L’Algérie qui avait présenté en avril 2015 un dossier qualifié pourtant de « solide » par le ministre de la Jeunesse et des sports de l’époque Mohamed Tahmi, avait essuyé un cuisant échec en se faisant battre par le Gabon, qui allait organiser pour la deuxième fois le rendez-vous africain après l’avoir partagé avec la Guinée équatoriale en 2012.

L’annonce de la CAF de désigner le Gabon en tant que pays hôte de la CAN-2017, avait été accueillie avec beaucoup de consternation et de déception par les Algériens, qui espéraient voir enfin le pays abriter une Coupe d’Afrique.

« Tout s’est joué d’avance dans l’attribution de la CAN-2017. La candidature de l’Algérie a mis à nu un dysfonctionnement au sein de la CAF. Tout s’est joué d’avance. Il n’y a pas eu de transparence dans la désignation », avait justifié Tahmi.

Trois ans et demi plus tard, aucun nouveau stade n’a encore vu le jour. Pire, l’échec d’abriter la CAN-2017 a eu pour effet de ralentir le rythme des travaux des stades de Baraki, d’Oran, et de Tizi-Ouzou, pas encore achevés. Une situation pour le moins inquiétante dû notamment aux obstacles bureaucratiques et financiers. Dans le secteur des sports, comme partout ailleurs, le gouvernement se contente souvent de lancer des projets, sans assurer un suivi régulier et rigoureux de leur réalisation.

Les autorités auraient pu accélérer la cadence afin d’inaugurer ces enceintes sportives en vue d’autres éventuelles candidatures, mais comme aucune échéance ne se profilait à l’horizon, l’on a préféré plutôt suivre la marche de la tortue. La leçon n’a encore été retenue.

L’Algérie ne fait plus le poids au sein de la CAF

En dehors de l’aspect infrastructurel, primordial pour prétendre organiser une épreuve majeure, un autre paramètre aussi important entre en considération et dont l’Algérie ne dispose pas : la présence de personnalités dans les différentes commissions de la CAF mais également de la FIFA, une manière de gagner le jeu de coulisses, devenu légion depuis plusieurs années en Afrique.
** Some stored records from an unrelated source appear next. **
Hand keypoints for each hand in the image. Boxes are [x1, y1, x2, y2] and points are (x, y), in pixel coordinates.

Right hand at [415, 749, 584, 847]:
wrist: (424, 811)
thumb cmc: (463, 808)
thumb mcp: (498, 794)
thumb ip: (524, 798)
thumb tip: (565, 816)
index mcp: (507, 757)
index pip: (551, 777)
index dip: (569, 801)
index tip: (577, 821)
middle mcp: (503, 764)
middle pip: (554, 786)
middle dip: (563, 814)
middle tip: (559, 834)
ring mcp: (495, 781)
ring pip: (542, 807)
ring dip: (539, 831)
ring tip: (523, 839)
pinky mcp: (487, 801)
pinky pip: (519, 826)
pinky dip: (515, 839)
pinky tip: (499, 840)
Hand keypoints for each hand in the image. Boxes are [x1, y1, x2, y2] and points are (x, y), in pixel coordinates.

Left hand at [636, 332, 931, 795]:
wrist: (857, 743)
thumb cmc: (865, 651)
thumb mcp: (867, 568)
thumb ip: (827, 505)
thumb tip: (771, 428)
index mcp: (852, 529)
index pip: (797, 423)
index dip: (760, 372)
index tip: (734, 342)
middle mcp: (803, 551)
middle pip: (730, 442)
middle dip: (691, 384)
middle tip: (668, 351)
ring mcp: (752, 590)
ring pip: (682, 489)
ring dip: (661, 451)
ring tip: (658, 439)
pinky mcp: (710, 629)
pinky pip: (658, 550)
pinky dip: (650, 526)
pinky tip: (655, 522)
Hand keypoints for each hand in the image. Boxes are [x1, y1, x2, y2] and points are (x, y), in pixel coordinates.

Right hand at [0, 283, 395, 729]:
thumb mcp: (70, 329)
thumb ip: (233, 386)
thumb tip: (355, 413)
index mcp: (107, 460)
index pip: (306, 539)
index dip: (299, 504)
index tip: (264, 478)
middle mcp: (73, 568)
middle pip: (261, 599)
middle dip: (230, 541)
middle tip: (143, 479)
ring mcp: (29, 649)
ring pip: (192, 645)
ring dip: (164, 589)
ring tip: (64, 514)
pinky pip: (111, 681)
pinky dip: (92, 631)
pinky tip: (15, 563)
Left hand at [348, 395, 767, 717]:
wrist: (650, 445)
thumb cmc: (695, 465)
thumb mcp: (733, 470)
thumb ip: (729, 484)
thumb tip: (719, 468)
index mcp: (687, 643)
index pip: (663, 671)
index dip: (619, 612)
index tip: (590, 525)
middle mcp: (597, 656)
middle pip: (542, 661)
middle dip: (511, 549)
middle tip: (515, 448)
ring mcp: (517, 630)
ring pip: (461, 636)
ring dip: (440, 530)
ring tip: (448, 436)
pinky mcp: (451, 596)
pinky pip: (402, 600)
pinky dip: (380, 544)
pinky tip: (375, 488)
Aujourd’hui, l’Algérie n’a pratiquement aucun membre au sein de l’instance africaine, ce qui induit que le pays ne peut prétendre à gagner la moindre « bataille ». Le Maroc, potentiel favori pour récupérer l’organisation de la CAN-2019, détient en son président de fédération Faouzi Lekjaâ un véritable atout et pas des moindres. Lekjaâ occupe en effet le poste de 3e vice-président de la CAF.

Depuis le départ de l’ancien président de la fédération algérienne (FAF) Mohamed Raouraoua, qui faisait partie du Bureau exécutif de la CAF et de la FIFA, l’Algérie n’a plus de représentant dans ces deux instances, ce qui l’empêche d’avoir son mot à dire.